Like most Caucasian Americans, I am woefully uneducated when it comes to Indian filmmaking (or “Bollywood”).
Although Indian films have a global audience of 3 billion, they are believed to be so culturally specific that they haven’t been marketed to American mainstream audiences in the manner of other Asian cinema — i.e. Hong Kong action films and Japanese dramas and comedies.
Fortunately, the growing community of Indian immigrants and Indian-American families in this country is beginning to break down the cutltural movie barriers.
Yesterday, I spent a fascinating morning and afternoon in Manhattan seeing a forthcoming Bollywood film, “Chandni Chowk to China” and then talking with the two stars, Akshay Kumar and Deepika Padukone (right), and their director, Nikhil Advani.
“CC2C” — as it is called on the Internet movie sites — is the first Indian film to be picked up for wide U.S. distribution by Warner Bros. In another first, the film is debuting in India and all over the world on the same day — Jan. 16.

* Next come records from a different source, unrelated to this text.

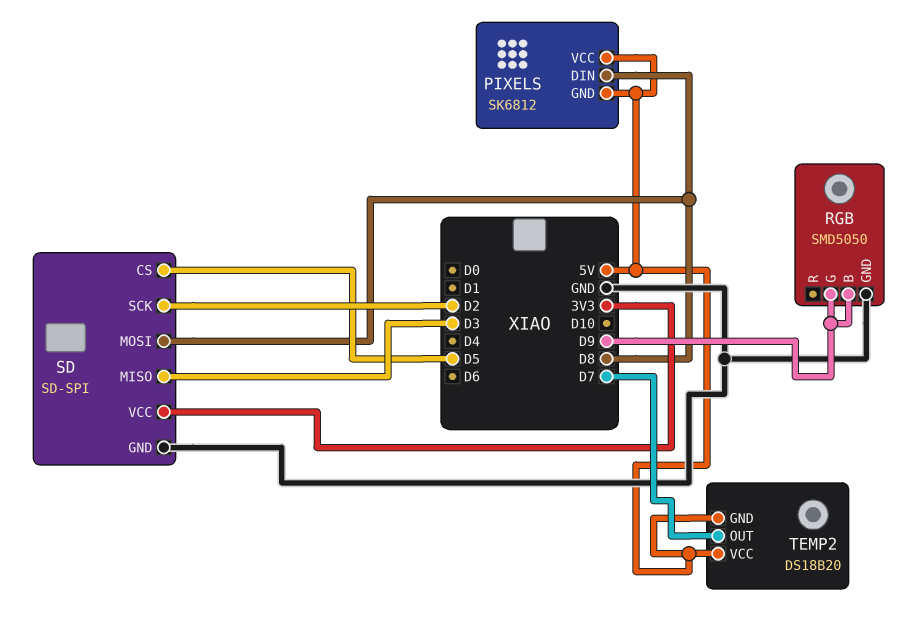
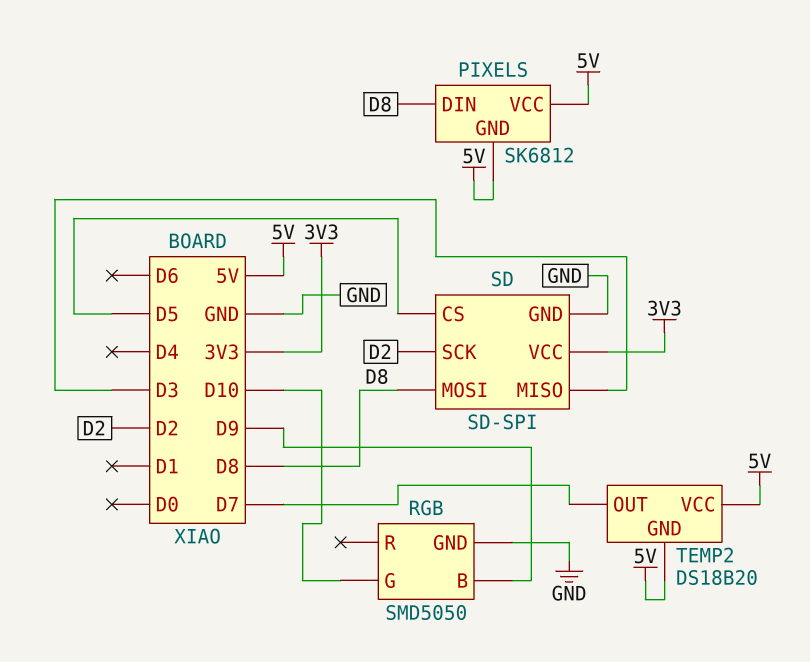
RGB pin G: D9 -> D10

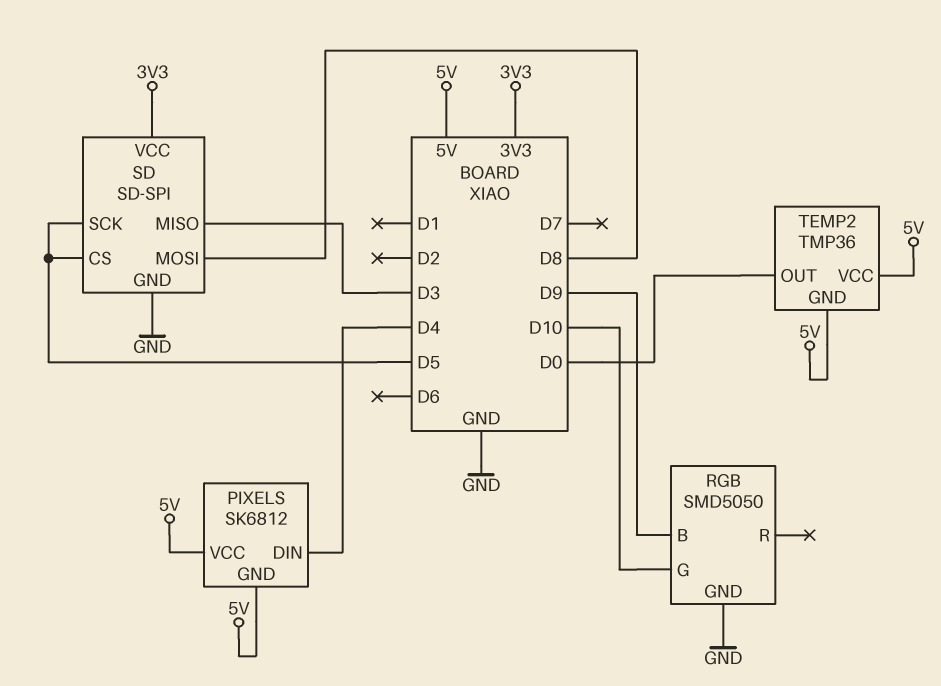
PIXELS pin DIN: D8 -> D4
SD pin SCK: D2 -> D5
TEMP2: DS18B20 -> TMP36
TEMP2 pin OUT: D7 -> D0

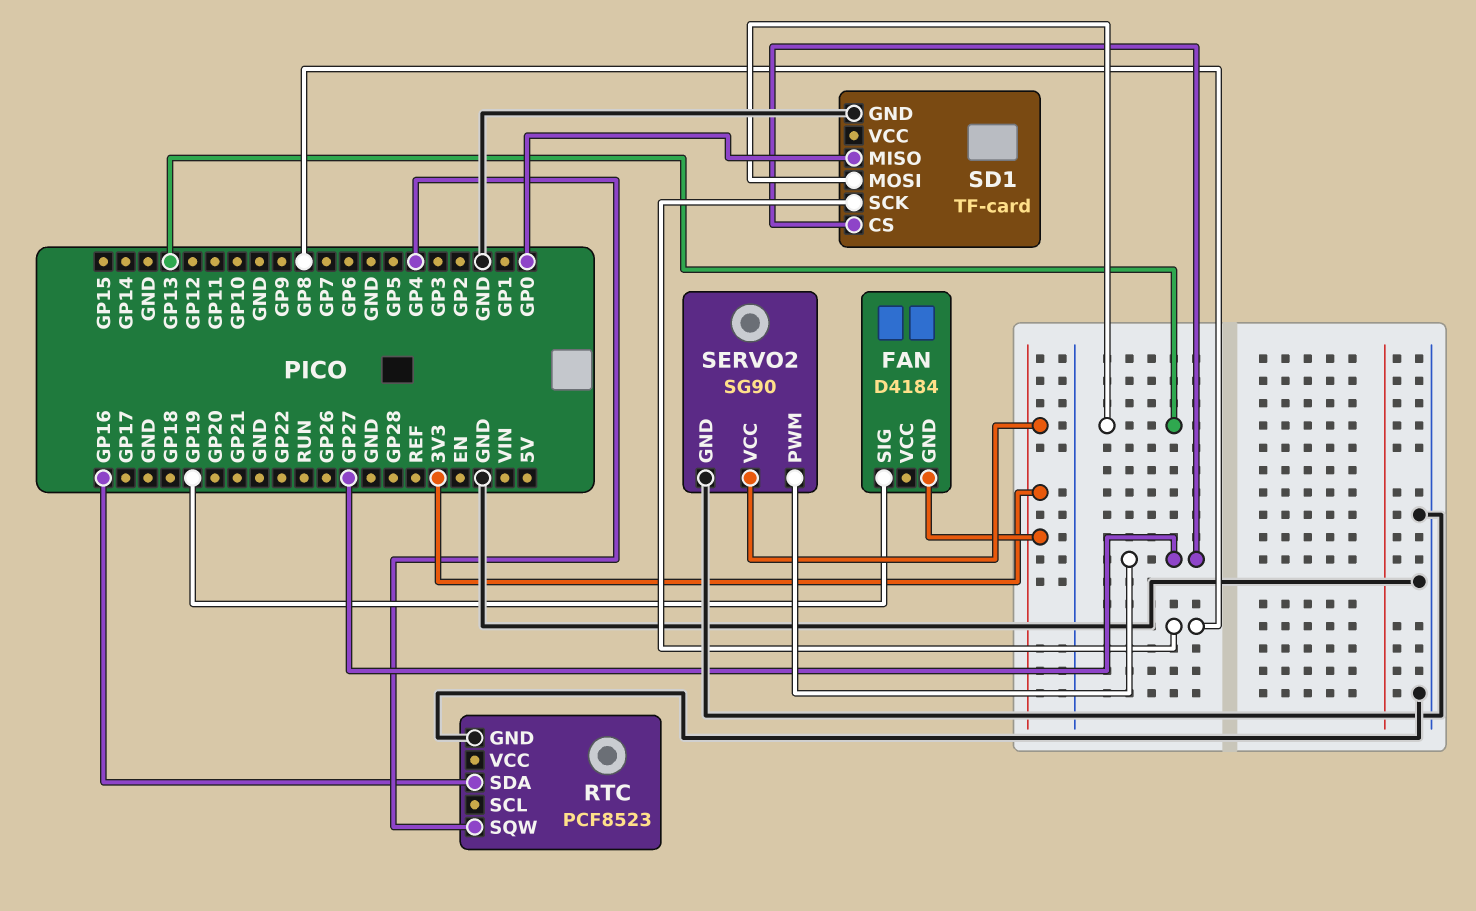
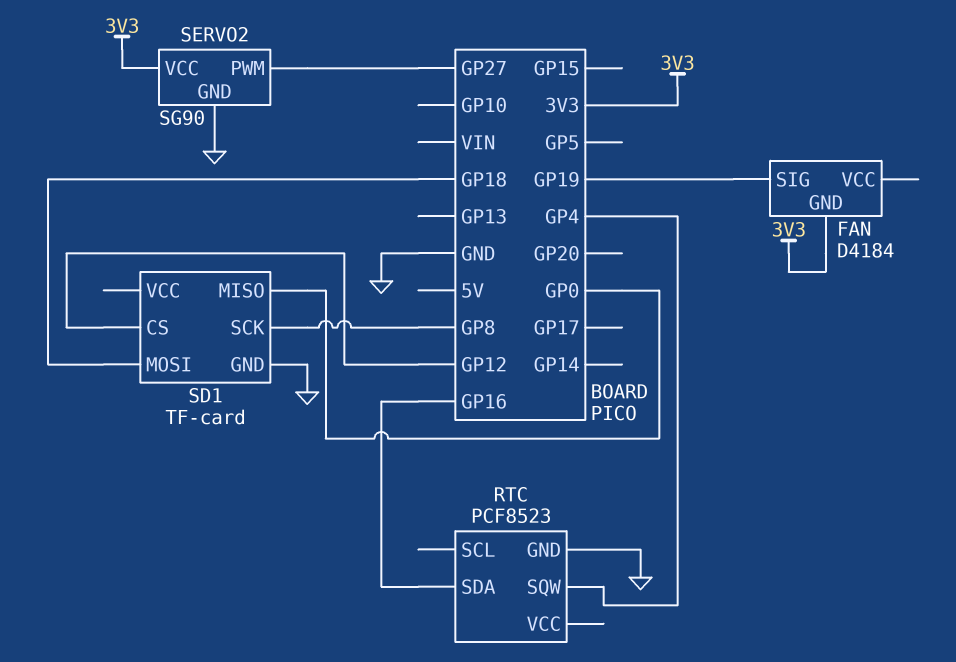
SD1 pin CS: GP27 -> GP12
SD1 pin MOSI: GP13 -> GP18

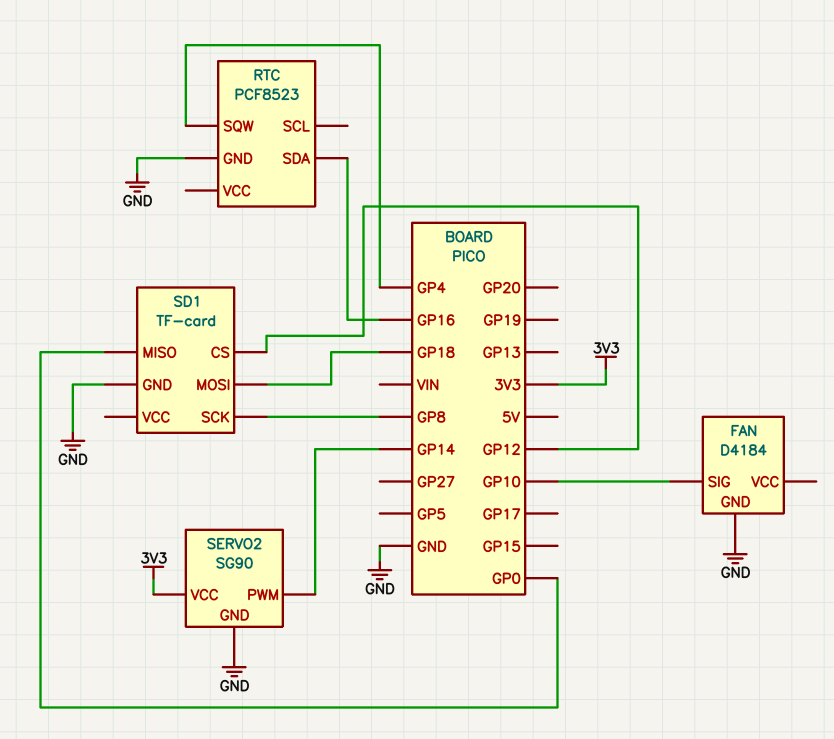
FAN pin GND: 3V3 -> GND
FAN pin SIG: GP19 -> GP10
SERVO2 pin PWM: GP27 -> GP14

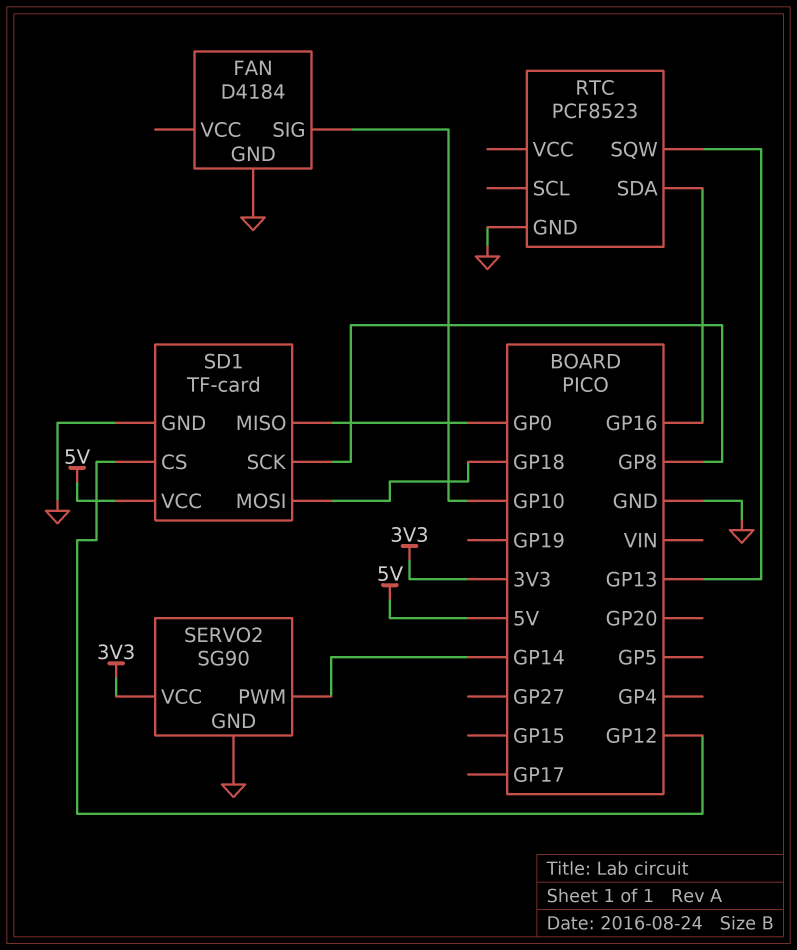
RTC pin SQW: GP4 -> GP13
SD1 pin VCC: none -> 5V

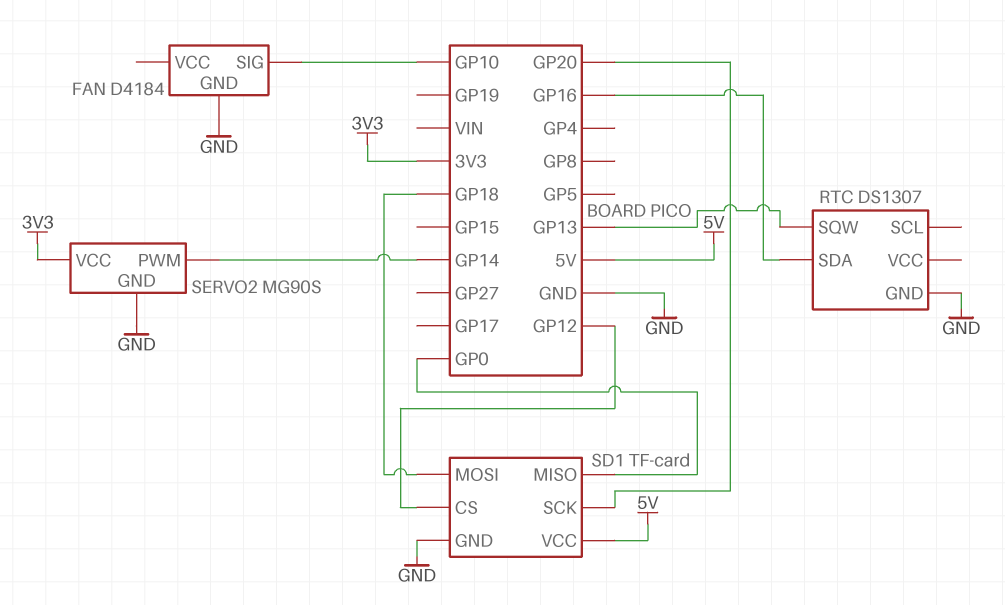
RTC: PCF8523 -> DS1307
SD1 pin SCK: GP8 -> GP20
SERVO2: SG90 -> MG90S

Warner Bros is focusing the U.S. release on urban areas with large Indian populations — including more than one city in Connecticut — but this wild action comedy/historical drama/romantic comedy/musical might be able to tap into some of the audience for the current Danny Boyle hit, “Slumdog Millionaire” (the Mumbai-based drama that uses some of the visual and musical styles of Bollywood).
In this age of ever-increasing entertainment globalization — which generally amounts to U.S. pop cultural values being adopted everywhere else — it’s fascinating to see a movie that is really “foreign.” You have to adjust your thinking when you watch a picture like “CC2C” because it reflects values, humor, and social conventions that are different from our own. American arthouse audiences have always responded to European cinema because so many of us can trace our roots to Italy and Germany and the United Kingdom. With our melting pot expanding to include so many new cultures in recent years, I think the time is right for Indian cinema to broaden its reach here.
Certainly, the two stars I met yesterday were every but as attractive and personally charismatic as the Hollywood folk I’ve met at movie events over the years.
The press notes for “CC2C” are not indulging in hyperbole when they describe Padukone as “stunning” — it was fun to meet an actress who dressed up for a press event rather than adopting casual street wear in the manner of a young Hollywood actor.
And Kumar is just the sort of buff and handsome male star you might see celebrated for his face and body on a U.S. movie Website like squarehippies.com (the 41-year-old actor has already appeared in close to 100 films!)